What do the lines from the one containing "Al Hamadi, A." through the end of the entries say? Quote them exactly, and only them.

--- DATA FOR ANALYSIS ---

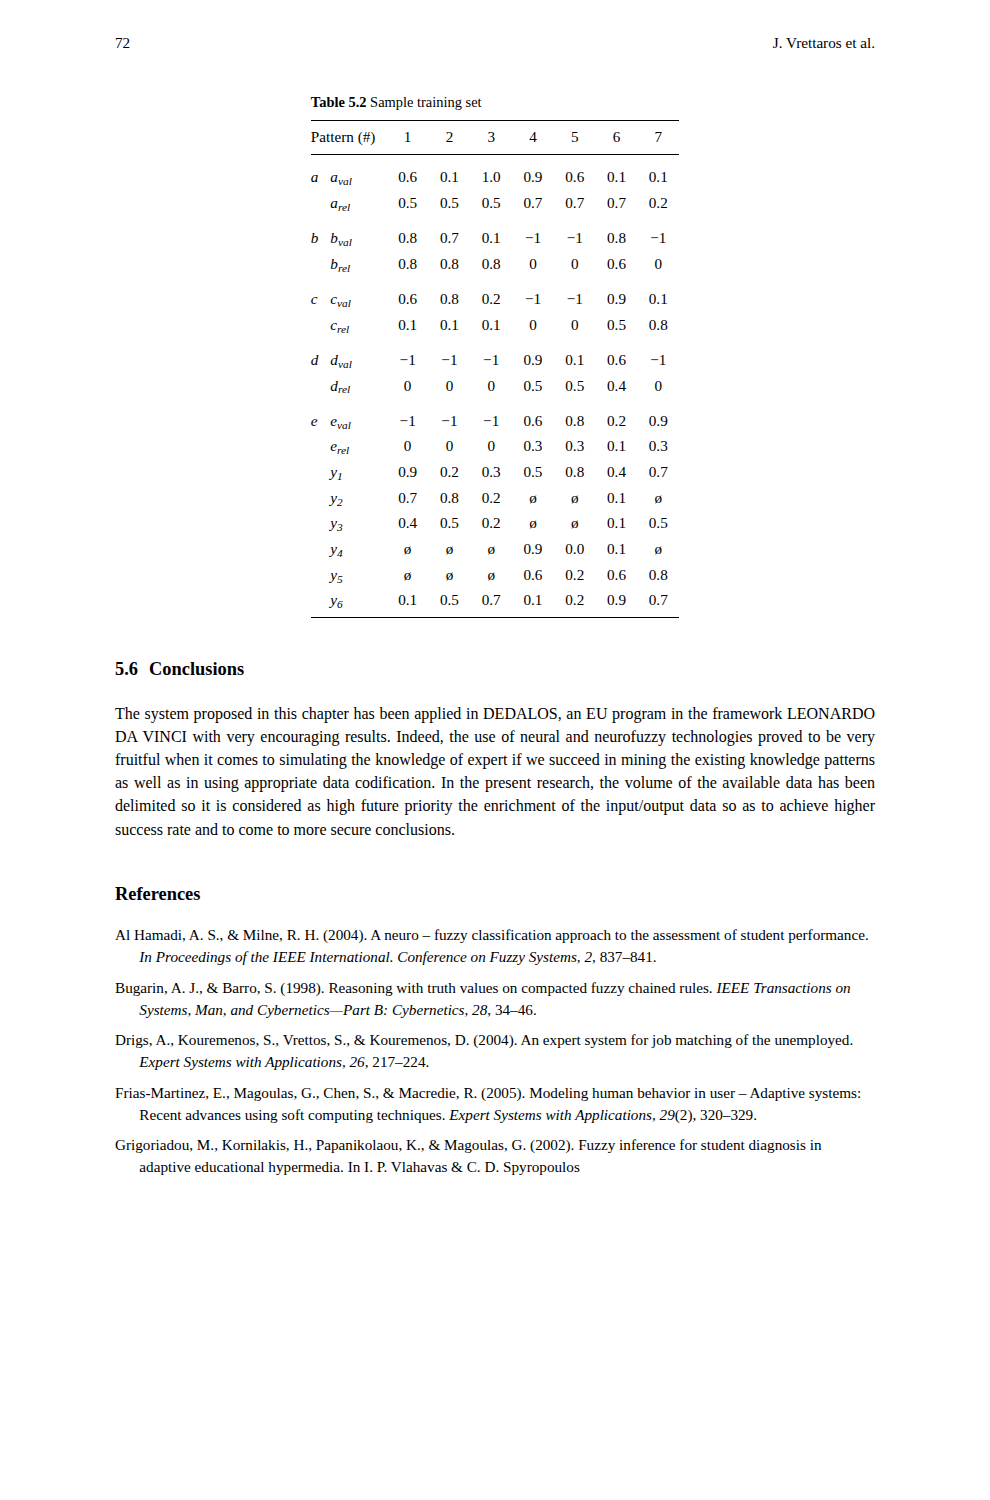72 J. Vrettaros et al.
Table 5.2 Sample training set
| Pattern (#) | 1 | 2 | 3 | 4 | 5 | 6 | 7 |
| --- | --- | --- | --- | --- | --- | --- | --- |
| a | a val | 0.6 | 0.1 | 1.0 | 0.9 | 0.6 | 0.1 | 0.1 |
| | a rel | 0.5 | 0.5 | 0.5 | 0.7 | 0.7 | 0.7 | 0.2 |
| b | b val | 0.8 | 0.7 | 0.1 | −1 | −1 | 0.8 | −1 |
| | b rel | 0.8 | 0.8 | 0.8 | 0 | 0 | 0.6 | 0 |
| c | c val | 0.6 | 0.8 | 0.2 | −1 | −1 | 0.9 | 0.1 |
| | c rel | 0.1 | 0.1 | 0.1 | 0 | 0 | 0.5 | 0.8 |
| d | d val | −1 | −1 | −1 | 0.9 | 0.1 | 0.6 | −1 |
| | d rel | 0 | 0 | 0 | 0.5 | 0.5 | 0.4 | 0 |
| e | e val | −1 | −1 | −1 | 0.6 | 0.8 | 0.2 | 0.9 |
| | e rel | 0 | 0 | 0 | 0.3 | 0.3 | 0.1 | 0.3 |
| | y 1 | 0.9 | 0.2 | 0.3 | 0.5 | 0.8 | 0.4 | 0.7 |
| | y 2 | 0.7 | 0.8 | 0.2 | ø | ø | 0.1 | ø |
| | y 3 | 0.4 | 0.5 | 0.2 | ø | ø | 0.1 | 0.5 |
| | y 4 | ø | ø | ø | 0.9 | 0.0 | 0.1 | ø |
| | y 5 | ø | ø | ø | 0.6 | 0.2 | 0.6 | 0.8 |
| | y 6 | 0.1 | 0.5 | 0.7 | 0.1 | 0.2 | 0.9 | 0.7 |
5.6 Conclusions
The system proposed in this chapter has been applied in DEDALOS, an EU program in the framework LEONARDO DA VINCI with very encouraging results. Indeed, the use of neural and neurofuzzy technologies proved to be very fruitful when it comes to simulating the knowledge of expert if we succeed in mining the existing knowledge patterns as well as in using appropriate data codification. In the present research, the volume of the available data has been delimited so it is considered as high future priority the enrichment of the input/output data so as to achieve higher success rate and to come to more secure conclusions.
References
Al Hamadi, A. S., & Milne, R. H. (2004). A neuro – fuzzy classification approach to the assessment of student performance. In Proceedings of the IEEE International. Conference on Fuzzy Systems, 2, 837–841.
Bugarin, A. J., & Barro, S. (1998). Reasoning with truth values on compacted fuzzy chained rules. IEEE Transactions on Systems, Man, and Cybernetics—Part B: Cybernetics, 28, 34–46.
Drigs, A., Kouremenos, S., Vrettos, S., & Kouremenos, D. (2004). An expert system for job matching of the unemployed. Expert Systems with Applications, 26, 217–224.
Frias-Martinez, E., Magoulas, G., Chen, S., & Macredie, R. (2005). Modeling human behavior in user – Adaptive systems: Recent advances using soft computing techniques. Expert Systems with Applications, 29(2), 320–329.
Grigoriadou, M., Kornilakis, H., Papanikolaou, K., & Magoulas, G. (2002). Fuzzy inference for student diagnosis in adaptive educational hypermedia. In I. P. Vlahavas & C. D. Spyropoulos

---

▶ **RESULT FOR THIS TASK**
Al Hamadi, A. S., & Milne, R. H. (2004). A neuro – fuzzy classification approach to the assessment of student performance. In Proceedings of the IEEE International. Conference on Fuzzy Systems, 2, 837–841.
Bugarin, A. J., & Barro, S. (1998). Reasoning with truth values on compacted fuzzy chained rules. IEEE Transactions on Systems, Man, and Cybernetics—Part B: Cybernetics, 28, 34–46.
Drigs, A., Kouremenos, S., Vrettos, S., & Kouremenos, D. (2004). An expert system for job matching of the unemployed. Expert Systems with Applications, 26, 217–224.
Frias-Martinez, E., Magoulas, G., Chen, S., & Macredie, R. (2005). Modeling human behavior in user – Adaptive systems: Recent advances using soft computing techniques. Expert Systems with Applications, 29(2), 320–329.
Grigoriadou, M., Kornilakis, H., Papanikolaou, K., & Magoulas, G. (2002). Fuzzy inference for student diagnosis in adaptive educational hypermedia. In I. P. Vlahavas & C. D. Spyropoulos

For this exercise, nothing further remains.